# Linework Training



## Metersocket648 (Feb 8, 2021)

In lineman trade school training, did they ever energize the lines in the training yard/pole yard when doing training?


----------



## SWDweller (Dec 9, 2020)

Long ago when I did the work the lines were only turned off by nature. Everything we did was hot from the beginning. Not to say that they do not have you on the ground and watching the LM your serving. You watch with curiosity in the beginning then when the light bulb goes off; you watch to see how they do the job with out dying cause soon your going to be up there. My schooling was with a REC in Iowa. (rural electric cooperative)
If your going to a trade school I doubt you will be working on live lines. In the beginning it is hard enough to get up and down the pole with out kissing it. 

Always keep the pole away from you.


----------



## MikeFL (Apr 16, 2016)

There's a facility close by us that trains pole climbing & work.
It's a telco facility. 
Nothing's hot.

I'd imagine each entity has their own setup to suit their needs.

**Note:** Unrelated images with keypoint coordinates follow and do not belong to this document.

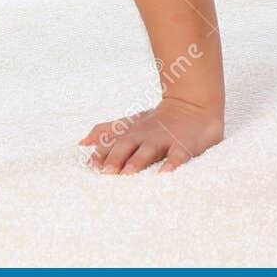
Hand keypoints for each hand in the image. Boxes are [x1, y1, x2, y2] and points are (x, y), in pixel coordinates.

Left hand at [79, 95, 223, 173]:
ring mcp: (165, 139)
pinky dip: (172, 163)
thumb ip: (106, 131)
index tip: (90, 167)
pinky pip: (178, 155)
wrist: (194, 103)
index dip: (100, 154)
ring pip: (149, 150)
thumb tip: (82, 142)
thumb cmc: (157, 119)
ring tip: (129, 173)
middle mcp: (145, 135)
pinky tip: (165, 173)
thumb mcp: (130, 121)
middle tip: (106, 173)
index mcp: (131, 131)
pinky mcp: (185, 145)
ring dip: (138, 161)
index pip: (110, 142)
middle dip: (115, 159)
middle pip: (127, 146)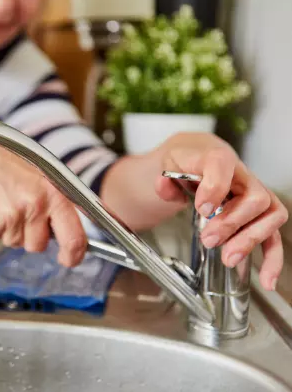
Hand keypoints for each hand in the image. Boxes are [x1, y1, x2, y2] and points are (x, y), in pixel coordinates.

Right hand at [0, 138, 86, 266]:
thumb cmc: (9, 161)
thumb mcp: (44, 176)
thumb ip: (60, 203)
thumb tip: (74, 230)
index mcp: (54, 194)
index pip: (74, 238)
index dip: (74, 255)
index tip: (70, 258)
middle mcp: (35, 207)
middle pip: (39, 246)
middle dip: (35, 237)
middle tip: (26, 213)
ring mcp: (10, 218)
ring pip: (17, 243)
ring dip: (14, 230)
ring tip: (7, 203)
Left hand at [155, 133, 287, 290]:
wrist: (199, 157)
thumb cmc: (188, 161)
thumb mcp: (170, 163)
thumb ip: (165, 179)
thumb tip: (163, 186)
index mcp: (217, 158)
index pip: (223, 165)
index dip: (215, 188)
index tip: (202, 209)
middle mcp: (242, 176)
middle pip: (255, 197)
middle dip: (232, 223)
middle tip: (208, 239)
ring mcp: (254, 195)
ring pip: (270, 215)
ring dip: (250, 240)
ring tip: (228, 258)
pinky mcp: (257, 215)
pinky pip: (273, 235)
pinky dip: (272, 258)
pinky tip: (266, 280)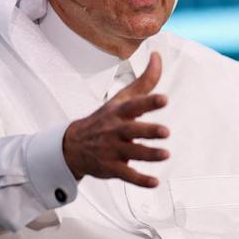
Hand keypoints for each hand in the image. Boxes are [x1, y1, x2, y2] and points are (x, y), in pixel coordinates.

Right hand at [62, 52, 169, 187]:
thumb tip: (158, 56)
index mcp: (119, 112)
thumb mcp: (122, 98)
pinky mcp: (111, 168)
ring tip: (166, 154)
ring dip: (149, 154)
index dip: (149, 102)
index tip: (164, 99)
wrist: (72, 145)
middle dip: (148, 131)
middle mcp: (115, 130)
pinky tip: (155, 182)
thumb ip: (145, 80)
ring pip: (132, 153)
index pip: (135, 105)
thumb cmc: (105, 118)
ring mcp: (112, 150)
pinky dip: (140, 180)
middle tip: (166, 131)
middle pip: (133, 130)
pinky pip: (127, 175)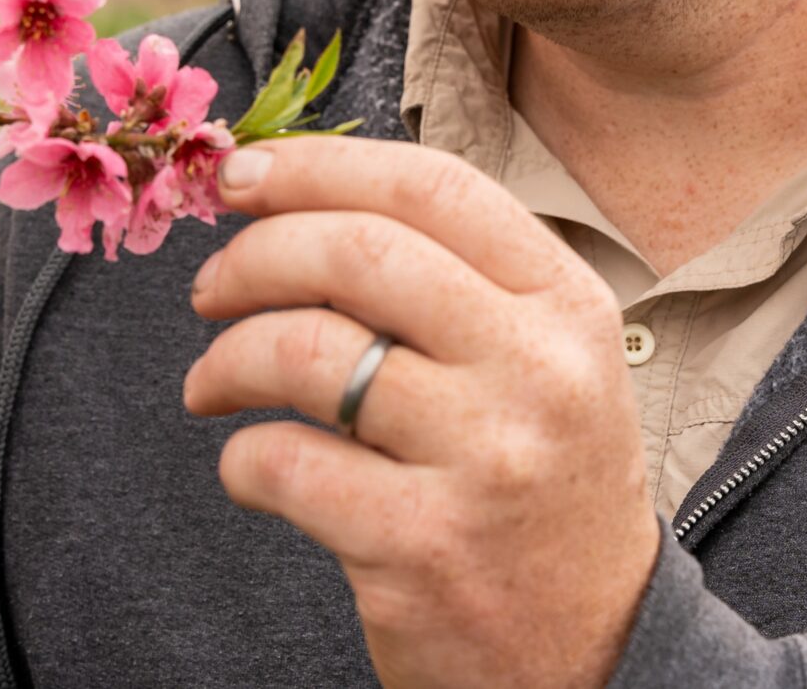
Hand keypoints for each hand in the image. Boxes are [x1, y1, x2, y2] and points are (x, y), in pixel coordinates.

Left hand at [184, 135, 660, 688]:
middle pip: (358, 252)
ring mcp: (483, 460)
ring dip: (227, 358)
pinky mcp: (421, 548)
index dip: (318, 167)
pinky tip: (253, 468)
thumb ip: (456, 284)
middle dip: (253, 255)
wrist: (596, 659)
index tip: (243, 175)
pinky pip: (285, 464)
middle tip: (210, 287)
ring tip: (212, 384)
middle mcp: (537, 370)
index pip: (432, 188)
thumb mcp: (546, 366)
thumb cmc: (545, 490)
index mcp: (569, 306)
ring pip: (306, 351)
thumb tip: (299, 203)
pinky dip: (241, 459)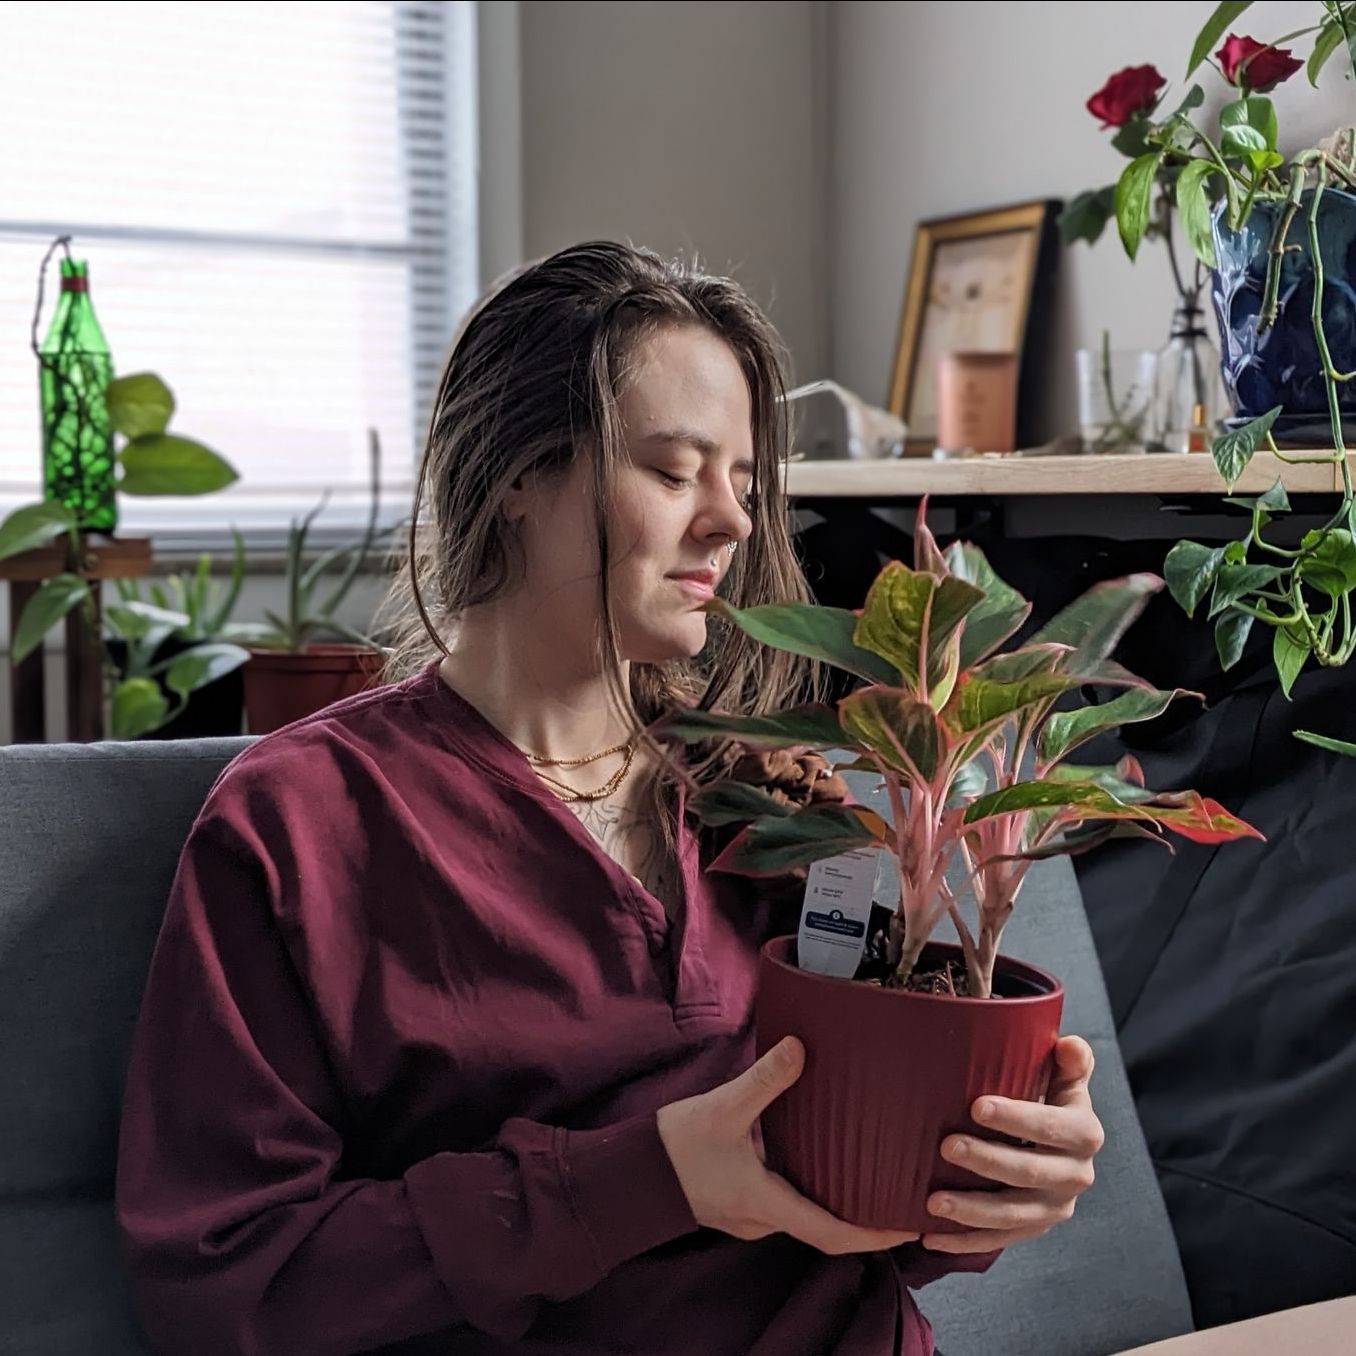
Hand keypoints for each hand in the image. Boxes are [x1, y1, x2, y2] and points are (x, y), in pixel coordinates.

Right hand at [657, 1036, 919, 1255]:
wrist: (628, 1173)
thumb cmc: (673, 1147)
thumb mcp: (722, 1108)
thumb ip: (764, 1080)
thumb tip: (800, 1048)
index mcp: (766, 1203)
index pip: (833, 1233)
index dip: (875, 1233)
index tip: (907, 1225)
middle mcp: (762, 1219)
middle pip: (826, 1229)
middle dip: (865, 1217)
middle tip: (898, 1194)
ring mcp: (749, 1215)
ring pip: (805, 1215)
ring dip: (837, 1202)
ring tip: (868, 1174)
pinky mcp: (738, 1203)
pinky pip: (786, 1203)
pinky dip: (812, 1190)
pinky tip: (819, 1163)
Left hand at [920, 1034, 1104, 1253]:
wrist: (1058, 1141)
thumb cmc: (1049, 1096)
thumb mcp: (1065, 1077)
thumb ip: (1070, 1061)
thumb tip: (1069, 1045)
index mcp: (1084, 1133)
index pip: (1052, 1126)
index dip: (1018, 1118)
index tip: (976, 1106)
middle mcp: (1076, 1175)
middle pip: (1029, 1172)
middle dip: (987, 1161)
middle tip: (946, 1146)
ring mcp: (1055, 1207)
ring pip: (1013, 1215)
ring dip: (971, 1210)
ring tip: (932, 1201)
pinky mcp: (1034, 1228)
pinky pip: (998, 1240)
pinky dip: (965, 1241)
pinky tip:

Going with a POCO (hydro to speak your tongue) I'm sure it's going to be hot at some point, and maybe even from the start, so you never get over confident with respect to voltage.

Glad to hear a 24 year old is going to do this. 
Best of success & stay safe up there up there.


----------



## Metersocket648 (Feb 8, 2021)

MikeFL said:


> There's a facility close by us that trains pole climbing & work.
> It's a telco facility.
> Nothing's hot.
> 
> ...


Its been a dream I had growing up since I was in grade 4, and now since there is an increasing demand for linemen, I had to take the opportunity, ive always wanted to do chopper work too, barehanding a 765kV transmission line on a chopper just sounds god like


----------